**Quoted text:**
11B.6
A scheme to produce high-resolution gridded snowfall estimates over the conterminous United States
Andy Cox, The Weather Channel, Atlanta, GA; and J. P. Koval and B. Rose
For the casual weather consumer served by The Weather Channel, there is great interest in reports of actual snowfall amounts associated with specific storms, or integrated over longer timescales encompassing an entire winter season or an entire climatological year. Thus, it is desirable to have timely, accurate, frequent, and high-resolution estimates of snowfall for a domain that covers - at minimum - the Conterminous U.S. (CONUS).
Unlike rainfall, there is no automated snowfall measurement gauge or instrument in widespread use within the CONUS observation network, so nearly all surface observations of snow accumulation are provided manually by trained NWS employees, cooperative observers, or storm spotters. The reports themselves are often non-standard, may cover different time intervals, are often significantly delayed, and may have problems with quality control or consistency. This makes the collection, assimilation, and synthesis of a large domain of near real-time high-resolution snowfall information, based upon the loose confederation of manual snowfall reports, a very difficult task. We've found the results are typically unsatisfactory when performed on a large scale, or performed without a great deal of human oversight and intervention.
One proposed alternative to building gridded estimates of snowfall from manual reports is to transform the much denser, higher fidelity and more automated melted precipitation information compiled by NOAA/NWS into equivalent snowfall data. An example of these high-resolution precipitation fields is the so-called Stage IV gridded 24-hour precipitation produced by NOAA's River Forecast Centers (RFC) and mosaicked and published by the Hydrometeorogical Prediction Center (HPC) – a department within NCEP. Another alternative starting point is the 1-km gridded snowfall precipitation (in melted form) published by the National Operational Hydrologic Remote Sensing Center (NOHRSC) as part of their cryospheric analyses for CONUS.

**Task to complete:** List each shortcoming of the manual snowfall reports that the snowfall estimation abstract names.

**Record extracts:**
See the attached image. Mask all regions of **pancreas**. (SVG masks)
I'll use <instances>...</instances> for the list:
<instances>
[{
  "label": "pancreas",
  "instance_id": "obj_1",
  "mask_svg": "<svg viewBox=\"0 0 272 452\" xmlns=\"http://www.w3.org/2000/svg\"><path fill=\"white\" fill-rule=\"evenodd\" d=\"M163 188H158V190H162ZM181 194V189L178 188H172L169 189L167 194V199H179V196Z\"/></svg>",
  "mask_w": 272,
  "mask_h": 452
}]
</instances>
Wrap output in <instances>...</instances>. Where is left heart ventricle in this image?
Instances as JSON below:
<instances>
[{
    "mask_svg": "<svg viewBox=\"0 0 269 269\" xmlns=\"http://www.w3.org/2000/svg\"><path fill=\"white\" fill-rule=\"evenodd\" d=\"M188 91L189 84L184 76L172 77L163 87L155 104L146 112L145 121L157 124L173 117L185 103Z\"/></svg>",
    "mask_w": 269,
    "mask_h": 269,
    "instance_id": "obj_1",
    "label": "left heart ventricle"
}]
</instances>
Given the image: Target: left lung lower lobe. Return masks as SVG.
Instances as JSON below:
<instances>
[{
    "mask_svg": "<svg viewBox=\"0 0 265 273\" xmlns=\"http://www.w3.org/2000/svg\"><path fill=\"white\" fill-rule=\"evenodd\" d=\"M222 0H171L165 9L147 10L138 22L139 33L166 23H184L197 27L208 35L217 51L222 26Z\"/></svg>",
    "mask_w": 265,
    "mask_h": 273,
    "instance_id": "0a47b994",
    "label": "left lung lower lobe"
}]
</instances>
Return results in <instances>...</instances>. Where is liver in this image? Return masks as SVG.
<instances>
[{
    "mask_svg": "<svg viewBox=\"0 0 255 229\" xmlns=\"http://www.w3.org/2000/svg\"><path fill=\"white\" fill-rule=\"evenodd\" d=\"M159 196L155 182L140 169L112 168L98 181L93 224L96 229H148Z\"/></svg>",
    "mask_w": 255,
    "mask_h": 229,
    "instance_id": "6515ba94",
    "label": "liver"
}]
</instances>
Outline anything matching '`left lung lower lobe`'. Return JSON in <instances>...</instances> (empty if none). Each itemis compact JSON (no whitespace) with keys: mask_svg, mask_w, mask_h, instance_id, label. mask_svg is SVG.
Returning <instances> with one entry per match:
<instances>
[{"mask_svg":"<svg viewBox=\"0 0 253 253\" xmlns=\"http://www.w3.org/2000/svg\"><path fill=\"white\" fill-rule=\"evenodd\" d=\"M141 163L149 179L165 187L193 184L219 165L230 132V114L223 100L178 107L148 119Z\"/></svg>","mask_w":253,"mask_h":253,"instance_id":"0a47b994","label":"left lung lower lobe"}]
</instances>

**Output for this exercise:**
- They are often non-standard.
- They may cover different time intervals.
- They are often significantly delayed.
- They may have problems with quality control or consistency.